More on Garwood AndersonHis recent three-part series on the future of theological education, on Covenant Read an extensive 2022 TLC interview. |
By Kirk Petersen
The layman who has guided Nashotah House Theological Seminary through a remarkable period of growth announced September 28 that he will step down as dean at the end of the current academic year. Next year, he’ll be teaching about the New Testament.
Garwood Anderson, Ph.D., joined the Wisconsin seminary in 2007, and was named dean in 2017. Since then — bucking the national trend for seminaries — Nashotah’s full-time equivalent enrollment has more than doubled, from 52 to 119. During that same period:
- General Theological Seminary, the oldest Episcopal seminary, was essentially acquired in 2022 by Virginia Theological Seminary, and discontinued its residential program.
- Church Divinity School of the Pacific, the only Episcopal seminary on the West Coast, was essentially acquired in 2019 by Trinity Church Wall Street in Manhattan. Early this year, CDSP announced the end of its residential program.
- Episcopal Divinity School decamped from its Cambridge campus in 2017 and became essentially the Episcopal track at Union Theological Seminary in New York City. The two institutions parted ways in early 2023, and EDS is no longer a degree-granting institution.
“I’m looking forward to a final season of my working career, being back in the classroom doing scholarship. mentoring students at a closer distance, and letting somebody else … with more energy to keep the foot on the gas administratively,” the 62-year-old Anderson told TLC.
Anderson attributes the recent growth in part to a methodical program of visiting church leaders around the country and persuading them to take a fresh look at Nashotah. Since early 2022, he has visited 47 cities. He has reconnected with hundreds of alumni, and unrestricted giving to the annual fund has more than doubled during his tenure as dean. The seminary has recently run deficits of 10 to 15 percent on a $4 million budget, although Anderson said the deficit has been “further closed by growing fund-raising success and budget austerity.”
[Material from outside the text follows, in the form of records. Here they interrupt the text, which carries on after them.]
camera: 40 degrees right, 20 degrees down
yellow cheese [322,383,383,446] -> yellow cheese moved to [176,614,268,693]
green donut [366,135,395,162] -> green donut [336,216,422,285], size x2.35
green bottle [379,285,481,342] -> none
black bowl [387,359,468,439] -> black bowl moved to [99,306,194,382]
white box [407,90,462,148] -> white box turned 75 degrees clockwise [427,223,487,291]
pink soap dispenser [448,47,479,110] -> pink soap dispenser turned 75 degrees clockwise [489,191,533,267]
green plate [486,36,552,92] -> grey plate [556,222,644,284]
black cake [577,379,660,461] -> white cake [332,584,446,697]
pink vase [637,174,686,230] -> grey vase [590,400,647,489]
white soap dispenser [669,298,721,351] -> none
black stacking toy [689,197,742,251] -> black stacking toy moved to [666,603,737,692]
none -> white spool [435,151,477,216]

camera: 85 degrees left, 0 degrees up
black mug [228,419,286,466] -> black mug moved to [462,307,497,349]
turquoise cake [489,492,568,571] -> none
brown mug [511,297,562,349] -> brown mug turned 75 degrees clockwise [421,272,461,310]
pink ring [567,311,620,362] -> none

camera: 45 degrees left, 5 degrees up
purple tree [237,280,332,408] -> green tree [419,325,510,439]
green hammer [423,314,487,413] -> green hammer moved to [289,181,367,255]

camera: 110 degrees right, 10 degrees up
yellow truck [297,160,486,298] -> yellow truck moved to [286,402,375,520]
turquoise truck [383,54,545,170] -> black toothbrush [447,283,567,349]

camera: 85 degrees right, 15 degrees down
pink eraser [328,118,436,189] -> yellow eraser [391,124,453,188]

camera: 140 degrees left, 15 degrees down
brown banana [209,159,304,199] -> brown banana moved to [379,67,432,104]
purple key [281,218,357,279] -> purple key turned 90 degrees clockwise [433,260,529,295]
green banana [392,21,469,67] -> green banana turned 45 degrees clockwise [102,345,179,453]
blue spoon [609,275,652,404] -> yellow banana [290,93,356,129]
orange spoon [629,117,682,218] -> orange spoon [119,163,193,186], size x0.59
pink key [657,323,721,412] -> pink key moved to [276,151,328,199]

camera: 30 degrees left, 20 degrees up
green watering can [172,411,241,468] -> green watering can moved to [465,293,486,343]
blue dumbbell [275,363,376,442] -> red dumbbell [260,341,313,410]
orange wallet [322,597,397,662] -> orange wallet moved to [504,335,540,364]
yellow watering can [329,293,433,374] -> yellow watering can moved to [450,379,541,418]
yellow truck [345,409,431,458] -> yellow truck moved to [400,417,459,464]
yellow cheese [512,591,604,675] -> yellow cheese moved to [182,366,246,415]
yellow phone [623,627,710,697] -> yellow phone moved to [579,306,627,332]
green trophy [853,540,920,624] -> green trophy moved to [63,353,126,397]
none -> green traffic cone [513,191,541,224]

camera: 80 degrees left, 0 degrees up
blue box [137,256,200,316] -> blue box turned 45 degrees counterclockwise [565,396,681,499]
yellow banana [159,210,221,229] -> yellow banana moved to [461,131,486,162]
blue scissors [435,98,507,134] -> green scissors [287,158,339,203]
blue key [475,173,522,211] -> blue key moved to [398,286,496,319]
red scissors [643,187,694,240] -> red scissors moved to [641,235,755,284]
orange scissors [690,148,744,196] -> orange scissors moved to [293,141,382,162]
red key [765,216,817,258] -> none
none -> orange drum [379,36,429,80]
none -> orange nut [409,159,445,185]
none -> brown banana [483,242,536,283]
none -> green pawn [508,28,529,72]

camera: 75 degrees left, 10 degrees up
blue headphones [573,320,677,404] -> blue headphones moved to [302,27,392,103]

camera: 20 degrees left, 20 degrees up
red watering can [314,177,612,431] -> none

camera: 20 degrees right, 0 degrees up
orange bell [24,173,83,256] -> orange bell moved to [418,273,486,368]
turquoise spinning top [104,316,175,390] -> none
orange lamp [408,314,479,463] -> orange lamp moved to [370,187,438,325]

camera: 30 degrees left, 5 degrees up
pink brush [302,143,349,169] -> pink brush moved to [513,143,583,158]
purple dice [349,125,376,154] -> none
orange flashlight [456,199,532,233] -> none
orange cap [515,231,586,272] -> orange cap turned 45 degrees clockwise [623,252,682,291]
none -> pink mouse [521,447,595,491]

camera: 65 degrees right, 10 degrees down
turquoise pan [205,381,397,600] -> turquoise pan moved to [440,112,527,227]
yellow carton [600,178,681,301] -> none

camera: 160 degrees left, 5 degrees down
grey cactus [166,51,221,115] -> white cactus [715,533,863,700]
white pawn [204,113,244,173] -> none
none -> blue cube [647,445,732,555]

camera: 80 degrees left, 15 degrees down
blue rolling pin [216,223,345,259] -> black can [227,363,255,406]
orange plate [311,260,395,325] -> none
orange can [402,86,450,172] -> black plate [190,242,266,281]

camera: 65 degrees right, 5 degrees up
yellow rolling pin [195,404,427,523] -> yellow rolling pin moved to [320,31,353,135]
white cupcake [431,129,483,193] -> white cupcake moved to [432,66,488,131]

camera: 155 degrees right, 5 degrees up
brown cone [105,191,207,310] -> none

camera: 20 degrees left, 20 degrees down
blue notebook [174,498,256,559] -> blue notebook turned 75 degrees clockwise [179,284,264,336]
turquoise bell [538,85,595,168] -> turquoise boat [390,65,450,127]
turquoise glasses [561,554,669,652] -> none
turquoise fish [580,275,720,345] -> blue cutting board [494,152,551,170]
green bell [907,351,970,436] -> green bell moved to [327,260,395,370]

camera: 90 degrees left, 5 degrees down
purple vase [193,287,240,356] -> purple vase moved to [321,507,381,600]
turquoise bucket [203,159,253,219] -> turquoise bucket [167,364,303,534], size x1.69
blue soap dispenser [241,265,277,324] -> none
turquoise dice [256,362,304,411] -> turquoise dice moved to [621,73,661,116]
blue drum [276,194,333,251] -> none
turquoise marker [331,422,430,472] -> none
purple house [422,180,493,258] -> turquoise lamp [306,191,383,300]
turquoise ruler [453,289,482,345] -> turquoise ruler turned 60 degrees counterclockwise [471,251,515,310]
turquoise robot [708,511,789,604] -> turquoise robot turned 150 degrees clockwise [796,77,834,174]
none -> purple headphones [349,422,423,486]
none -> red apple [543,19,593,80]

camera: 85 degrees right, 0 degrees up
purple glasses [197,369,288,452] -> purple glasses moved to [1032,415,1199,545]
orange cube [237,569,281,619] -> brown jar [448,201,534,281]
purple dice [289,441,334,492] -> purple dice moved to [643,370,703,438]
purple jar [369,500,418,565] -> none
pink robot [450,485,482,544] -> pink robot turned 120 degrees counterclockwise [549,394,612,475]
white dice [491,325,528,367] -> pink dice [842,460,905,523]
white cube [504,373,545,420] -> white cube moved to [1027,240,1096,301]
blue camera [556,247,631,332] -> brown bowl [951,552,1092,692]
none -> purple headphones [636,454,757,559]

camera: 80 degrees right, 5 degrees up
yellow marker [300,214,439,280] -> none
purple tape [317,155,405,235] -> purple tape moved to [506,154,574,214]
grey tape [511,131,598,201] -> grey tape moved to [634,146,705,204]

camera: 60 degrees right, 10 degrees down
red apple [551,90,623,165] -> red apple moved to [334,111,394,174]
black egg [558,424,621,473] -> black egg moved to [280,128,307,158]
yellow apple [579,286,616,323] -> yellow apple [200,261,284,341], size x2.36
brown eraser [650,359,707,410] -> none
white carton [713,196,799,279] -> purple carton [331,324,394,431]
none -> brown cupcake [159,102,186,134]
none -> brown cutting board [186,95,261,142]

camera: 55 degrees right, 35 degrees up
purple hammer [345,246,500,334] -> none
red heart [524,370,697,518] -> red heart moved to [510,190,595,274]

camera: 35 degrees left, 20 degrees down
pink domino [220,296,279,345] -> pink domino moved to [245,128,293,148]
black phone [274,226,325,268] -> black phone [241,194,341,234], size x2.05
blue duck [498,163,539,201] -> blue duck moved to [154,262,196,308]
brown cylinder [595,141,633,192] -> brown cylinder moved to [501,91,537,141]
In a news release, Nashotah cited key faculty additions during Anderson’s tenure, including Hans Boersma, Greg Peters, Elisabeth Rain Kincaid, Geoffrey Williams, and Paul Wheatley. “When I came here, it was said that most people don’t choose to come to Nashotah House because of the faculty that teach here. And I don’t think that’s true anymore. I think we actually have faculty that people want to come and study with,” Anderson said.
On a spectrum of Episcopal seminaries, in simplistic terms, Nashotah has always been on the conservative edge of an increasingly liberal denomination. The seminary actively recruits from both the Episcopal Church and the Anglican Church in North America, and the current mix of seminarians is about 45 percent TEC, 45 percent ACNA, and 10 percent Continuing Anglicans and other denominations. Continuing Anglicans is an umbrella term for churches that worship in the Anglican tradition but which, like the ACNA, are not part of the Anglican Communion.
“There’ve been seasons where Nashotah House has been better known for the boundaries that it established rather than the invitations that it offered,” Anderson said in an extensive interview with TLC in 2022. He focused on changing that.
“Theologically, you might see yourself to the left of Nashotah House on any given issue. Well, you’d be welcome to be a student here. We’re not looking for folks to sign some sort of statement of agreement. We’re looking for folks who want to come with an open mind and learn from what we have to offer,” he said.
Anderson has a research project in mind after he steps down as dean. He said his 2016 book, Paul’s New Perspective: Charting a Soteriological Journey, is crying out for a sequel. But mostly, he just wants to spend more time in the classroom.
“My call to theological education has always been first as a teacher,” Anderson said. “Stepping out of the classroom and serving in an administrative role these past six years has been a labor of love for the sake of the House’s mission. Returning to the classroom and research for the remaining years of my career puts me in even closer proximity to that mission by working directly with the next generation of leaders for the Church.”
The Rev. Matthew S.C. Olver, executive director and publisher of the Living Church Foundation, is an affiliate professor at Nashotah.